■ **EXERCISE**:
Going through the lines below, tally those that include "жизни", and give only the number.

ENTRIES SHOWN START

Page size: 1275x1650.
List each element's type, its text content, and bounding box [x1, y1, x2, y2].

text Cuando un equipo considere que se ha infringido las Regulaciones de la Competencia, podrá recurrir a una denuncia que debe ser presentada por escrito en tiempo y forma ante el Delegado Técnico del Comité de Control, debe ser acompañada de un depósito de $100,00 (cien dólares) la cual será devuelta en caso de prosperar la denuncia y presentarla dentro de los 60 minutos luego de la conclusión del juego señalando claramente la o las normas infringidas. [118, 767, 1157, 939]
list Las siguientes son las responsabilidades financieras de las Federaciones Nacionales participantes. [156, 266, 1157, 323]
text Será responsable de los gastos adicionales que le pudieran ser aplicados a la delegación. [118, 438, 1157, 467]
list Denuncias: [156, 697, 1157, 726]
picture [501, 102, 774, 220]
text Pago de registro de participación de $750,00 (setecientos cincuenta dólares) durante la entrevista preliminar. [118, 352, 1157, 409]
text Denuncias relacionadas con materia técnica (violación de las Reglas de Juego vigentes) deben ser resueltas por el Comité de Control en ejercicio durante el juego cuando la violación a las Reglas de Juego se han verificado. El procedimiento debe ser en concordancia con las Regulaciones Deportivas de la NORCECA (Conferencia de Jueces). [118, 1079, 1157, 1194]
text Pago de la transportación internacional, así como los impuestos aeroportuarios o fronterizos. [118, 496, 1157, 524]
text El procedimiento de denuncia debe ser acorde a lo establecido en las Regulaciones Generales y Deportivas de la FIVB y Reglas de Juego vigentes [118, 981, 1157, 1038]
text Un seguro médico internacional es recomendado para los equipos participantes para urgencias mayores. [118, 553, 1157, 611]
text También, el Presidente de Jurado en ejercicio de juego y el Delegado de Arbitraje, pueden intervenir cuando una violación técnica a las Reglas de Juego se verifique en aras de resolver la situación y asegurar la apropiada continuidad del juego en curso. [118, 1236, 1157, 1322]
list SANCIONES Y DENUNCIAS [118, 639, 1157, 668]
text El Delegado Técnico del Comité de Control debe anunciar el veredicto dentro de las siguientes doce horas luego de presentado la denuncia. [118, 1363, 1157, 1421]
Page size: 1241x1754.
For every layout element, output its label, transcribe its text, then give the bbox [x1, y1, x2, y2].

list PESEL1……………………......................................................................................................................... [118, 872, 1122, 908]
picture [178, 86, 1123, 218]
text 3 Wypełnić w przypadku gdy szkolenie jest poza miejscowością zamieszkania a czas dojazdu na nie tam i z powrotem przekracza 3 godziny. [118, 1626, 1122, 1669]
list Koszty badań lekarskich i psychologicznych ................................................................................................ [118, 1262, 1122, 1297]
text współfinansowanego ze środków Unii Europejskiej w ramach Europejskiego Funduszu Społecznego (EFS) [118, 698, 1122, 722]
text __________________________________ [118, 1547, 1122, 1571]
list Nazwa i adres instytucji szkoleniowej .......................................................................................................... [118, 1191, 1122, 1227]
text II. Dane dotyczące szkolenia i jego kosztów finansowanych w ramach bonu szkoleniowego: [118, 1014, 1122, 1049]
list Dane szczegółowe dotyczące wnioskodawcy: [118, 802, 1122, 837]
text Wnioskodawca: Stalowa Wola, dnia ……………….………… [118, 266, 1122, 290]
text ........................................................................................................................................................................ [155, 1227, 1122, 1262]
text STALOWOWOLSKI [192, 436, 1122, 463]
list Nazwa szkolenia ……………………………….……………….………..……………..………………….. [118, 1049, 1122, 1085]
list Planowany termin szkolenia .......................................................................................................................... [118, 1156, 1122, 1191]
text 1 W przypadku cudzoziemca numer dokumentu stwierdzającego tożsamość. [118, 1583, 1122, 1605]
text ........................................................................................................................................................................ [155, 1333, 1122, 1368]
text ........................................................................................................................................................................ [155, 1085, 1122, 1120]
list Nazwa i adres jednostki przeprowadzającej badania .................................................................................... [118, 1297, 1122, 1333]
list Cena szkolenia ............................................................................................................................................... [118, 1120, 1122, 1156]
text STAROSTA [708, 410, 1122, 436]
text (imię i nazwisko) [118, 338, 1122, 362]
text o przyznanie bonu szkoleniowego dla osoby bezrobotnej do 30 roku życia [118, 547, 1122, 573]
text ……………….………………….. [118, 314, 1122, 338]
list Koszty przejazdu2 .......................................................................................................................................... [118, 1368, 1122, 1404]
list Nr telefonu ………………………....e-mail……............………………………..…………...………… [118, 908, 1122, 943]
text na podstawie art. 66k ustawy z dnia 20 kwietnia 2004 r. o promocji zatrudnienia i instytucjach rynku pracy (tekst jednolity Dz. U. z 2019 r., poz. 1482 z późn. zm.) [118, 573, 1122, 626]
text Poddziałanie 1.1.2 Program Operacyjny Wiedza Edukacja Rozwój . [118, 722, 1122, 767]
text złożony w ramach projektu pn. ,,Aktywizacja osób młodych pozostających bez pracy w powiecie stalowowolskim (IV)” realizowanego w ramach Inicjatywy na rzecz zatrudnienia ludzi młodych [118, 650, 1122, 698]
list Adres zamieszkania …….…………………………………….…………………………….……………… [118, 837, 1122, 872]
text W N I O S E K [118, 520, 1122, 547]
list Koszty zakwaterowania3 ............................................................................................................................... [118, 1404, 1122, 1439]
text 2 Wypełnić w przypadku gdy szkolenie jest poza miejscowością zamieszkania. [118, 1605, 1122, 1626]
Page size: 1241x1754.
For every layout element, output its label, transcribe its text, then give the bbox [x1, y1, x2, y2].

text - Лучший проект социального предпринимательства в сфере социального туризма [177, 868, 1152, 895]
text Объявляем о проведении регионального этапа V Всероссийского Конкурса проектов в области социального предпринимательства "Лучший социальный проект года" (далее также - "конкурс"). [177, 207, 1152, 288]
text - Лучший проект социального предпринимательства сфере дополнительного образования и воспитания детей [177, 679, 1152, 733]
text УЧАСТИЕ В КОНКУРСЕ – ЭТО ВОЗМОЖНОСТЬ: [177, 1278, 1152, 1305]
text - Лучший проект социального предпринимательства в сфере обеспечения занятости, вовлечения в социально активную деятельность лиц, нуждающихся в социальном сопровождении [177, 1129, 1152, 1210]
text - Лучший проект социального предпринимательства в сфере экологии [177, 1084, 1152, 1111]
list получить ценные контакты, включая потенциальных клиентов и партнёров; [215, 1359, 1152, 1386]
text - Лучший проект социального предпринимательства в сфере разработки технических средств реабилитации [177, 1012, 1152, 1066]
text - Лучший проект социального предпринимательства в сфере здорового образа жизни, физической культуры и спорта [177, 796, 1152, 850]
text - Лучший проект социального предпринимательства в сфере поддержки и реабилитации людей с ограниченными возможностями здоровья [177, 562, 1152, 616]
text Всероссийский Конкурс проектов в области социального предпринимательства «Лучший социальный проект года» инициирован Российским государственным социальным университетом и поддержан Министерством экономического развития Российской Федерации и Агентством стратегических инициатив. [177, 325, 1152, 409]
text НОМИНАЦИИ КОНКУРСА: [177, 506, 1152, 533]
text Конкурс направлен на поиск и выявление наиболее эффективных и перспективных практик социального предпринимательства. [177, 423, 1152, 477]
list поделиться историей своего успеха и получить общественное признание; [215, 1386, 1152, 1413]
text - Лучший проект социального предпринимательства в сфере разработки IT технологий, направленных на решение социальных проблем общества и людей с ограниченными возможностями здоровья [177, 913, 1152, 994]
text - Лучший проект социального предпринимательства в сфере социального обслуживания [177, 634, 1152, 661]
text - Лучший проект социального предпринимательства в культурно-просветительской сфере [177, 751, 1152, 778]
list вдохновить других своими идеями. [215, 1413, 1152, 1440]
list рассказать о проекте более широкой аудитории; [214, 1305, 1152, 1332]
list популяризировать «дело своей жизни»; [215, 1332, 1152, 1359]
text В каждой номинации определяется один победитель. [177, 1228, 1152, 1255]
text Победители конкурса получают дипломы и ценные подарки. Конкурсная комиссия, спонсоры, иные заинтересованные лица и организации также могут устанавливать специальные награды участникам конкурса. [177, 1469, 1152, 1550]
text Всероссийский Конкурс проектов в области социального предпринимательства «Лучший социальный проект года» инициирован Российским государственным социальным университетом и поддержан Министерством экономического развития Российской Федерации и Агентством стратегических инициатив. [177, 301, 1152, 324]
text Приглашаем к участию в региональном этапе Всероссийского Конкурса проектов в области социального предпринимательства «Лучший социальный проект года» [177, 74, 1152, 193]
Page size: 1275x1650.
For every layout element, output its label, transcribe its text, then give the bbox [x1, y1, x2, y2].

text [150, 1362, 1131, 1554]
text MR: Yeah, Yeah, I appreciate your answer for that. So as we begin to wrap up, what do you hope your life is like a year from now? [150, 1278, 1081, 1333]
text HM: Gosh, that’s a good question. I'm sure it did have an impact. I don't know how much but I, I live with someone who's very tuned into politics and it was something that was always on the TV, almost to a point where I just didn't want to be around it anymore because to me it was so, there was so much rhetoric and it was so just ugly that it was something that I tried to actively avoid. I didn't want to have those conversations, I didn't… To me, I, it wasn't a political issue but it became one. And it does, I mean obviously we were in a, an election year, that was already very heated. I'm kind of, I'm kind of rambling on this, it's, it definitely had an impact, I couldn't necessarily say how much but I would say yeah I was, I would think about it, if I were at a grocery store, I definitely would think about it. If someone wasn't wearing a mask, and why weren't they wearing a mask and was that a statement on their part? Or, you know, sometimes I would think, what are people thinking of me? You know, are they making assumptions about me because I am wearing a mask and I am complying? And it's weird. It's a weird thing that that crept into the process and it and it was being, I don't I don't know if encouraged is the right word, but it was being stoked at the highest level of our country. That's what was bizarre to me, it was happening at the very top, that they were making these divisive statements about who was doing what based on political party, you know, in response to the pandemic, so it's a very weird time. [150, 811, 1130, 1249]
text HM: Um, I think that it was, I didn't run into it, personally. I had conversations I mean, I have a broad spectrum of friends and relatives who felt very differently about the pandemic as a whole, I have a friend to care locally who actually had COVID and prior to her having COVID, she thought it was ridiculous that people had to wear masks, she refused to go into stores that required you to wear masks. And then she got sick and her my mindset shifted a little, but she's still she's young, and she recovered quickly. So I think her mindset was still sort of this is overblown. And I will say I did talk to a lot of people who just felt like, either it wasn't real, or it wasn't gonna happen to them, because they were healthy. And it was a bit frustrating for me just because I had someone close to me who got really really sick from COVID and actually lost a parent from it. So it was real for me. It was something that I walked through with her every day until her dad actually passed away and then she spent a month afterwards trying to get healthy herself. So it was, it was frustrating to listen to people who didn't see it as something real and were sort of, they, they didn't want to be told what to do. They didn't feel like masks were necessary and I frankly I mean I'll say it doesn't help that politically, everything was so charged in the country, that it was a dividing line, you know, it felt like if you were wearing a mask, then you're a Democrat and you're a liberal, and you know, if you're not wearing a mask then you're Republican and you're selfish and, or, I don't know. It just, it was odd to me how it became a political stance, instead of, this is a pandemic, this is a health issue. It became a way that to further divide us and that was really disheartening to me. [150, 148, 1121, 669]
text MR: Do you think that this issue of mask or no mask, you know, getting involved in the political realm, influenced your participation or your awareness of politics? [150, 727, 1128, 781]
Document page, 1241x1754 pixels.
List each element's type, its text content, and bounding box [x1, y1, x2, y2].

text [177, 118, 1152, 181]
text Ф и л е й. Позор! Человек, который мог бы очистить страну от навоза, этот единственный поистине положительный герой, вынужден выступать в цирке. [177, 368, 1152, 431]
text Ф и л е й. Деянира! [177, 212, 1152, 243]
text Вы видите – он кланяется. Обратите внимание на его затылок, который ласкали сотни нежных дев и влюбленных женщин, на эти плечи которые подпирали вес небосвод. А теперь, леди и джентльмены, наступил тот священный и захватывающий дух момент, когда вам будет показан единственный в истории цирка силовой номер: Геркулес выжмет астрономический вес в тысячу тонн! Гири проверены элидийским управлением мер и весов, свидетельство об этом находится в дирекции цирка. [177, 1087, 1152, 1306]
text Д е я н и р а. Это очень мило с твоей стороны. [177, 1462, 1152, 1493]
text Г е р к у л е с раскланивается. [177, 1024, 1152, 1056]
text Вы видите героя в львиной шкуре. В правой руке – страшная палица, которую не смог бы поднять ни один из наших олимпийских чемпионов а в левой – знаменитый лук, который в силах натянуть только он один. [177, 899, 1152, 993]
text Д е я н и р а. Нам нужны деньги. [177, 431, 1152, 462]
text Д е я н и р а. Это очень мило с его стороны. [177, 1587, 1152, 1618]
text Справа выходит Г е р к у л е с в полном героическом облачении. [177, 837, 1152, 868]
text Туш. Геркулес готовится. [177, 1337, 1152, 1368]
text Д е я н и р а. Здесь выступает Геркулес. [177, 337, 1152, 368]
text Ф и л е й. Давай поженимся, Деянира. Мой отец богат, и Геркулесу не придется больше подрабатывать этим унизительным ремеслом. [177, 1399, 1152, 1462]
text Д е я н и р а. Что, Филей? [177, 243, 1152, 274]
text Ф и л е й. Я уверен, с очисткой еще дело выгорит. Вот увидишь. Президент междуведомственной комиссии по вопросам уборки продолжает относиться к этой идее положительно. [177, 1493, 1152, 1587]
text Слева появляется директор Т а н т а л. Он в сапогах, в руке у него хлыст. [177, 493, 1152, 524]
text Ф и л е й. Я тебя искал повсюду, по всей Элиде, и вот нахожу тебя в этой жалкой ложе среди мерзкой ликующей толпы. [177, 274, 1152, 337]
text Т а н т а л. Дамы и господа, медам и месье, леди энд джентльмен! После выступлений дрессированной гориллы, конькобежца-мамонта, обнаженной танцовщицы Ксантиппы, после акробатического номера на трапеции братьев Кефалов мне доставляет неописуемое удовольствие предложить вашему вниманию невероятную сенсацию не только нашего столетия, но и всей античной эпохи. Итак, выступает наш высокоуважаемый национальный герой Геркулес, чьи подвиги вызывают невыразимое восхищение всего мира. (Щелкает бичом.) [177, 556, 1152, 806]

ENTRIES SHOWN END

■ **ANSWER BOX**:
2